On the morning of Saturday May 5th, there was a session bringing together patients/caregivers, clinicians and researchers to discuss how to move research forward together. I gave a presentation describing how Lydia was able to bring people together to create the consensus criteria for ME/CFS and FM and then describing how the network is trying to open up conversations around health services, around CIHR funding and around supporting researchers. You can see my slide deck here: #6

As could be expected with a topic as broad as moving research forward, the discussion was stimulating but scattered so there will be a need to draw it together. There seemed to be great interest in the European model Euromene, the European ME research network I suspect it will be a model for a Canada/US collaboration. Time will tell.

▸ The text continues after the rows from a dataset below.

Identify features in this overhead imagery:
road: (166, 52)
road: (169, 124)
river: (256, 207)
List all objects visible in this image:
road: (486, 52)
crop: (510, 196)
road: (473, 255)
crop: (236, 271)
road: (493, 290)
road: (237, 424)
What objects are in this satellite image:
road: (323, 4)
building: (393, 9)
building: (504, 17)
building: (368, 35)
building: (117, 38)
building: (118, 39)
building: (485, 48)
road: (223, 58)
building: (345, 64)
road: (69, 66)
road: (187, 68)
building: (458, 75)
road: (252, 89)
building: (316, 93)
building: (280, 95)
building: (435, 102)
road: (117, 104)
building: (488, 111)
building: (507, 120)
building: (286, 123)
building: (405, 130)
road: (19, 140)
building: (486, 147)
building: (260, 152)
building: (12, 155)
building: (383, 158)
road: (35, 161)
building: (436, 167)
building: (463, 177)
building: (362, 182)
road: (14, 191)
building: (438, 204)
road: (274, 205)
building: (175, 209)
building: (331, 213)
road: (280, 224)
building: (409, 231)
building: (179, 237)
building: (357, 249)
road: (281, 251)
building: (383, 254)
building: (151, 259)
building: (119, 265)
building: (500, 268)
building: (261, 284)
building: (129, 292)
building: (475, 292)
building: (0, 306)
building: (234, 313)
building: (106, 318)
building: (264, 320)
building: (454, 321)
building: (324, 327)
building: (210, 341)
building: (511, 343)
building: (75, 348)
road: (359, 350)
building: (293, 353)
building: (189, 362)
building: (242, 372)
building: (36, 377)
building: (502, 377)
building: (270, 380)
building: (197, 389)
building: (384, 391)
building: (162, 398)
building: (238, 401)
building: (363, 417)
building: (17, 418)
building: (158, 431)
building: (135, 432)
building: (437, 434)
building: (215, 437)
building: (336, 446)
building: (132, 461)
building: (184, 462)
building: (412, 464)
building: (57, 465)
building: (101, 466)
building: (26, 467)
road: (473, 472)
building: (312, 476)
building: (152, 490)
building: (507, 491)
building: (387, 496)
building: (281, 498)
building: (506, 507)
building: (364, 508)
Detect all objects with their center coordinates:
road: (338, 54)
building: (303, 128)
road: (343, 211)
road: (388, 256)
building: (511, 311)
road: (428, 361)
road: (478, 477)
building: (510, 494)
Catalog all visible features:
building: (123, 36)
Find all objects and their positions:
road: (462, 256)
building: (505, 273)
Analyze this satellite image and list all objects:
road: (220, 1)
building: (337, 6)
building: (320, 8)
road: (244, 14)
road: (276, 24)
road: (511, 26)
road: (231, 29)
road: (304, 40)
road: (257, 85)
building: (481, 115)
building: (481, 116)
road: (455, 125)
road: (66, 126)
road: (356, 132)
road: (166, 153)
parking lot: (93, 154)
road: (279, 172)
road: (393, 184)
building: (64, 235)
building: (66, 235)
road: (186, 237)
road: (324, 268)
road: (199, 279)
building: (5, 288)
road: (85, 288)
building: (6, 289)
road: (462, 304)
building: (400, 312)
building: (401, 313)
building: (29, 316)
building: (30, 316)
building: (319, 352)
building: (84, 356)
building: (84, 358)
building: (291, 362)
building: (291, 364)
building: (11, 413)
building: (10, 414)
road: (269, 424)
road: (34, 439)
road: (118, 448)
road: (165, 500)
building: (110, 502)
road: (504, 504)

I asked several attendees coming away from the conference what had surprised them. One said that she was surprised by the breadth of the issues, another said that he was surprised by how much cause there is for hope, and a third said that she was surprised by how much is already known about ME/CFS.

All in all, the conference was high quality and exciting. Many thanks to Dr Moreau and his organizing committee for their fantastic work.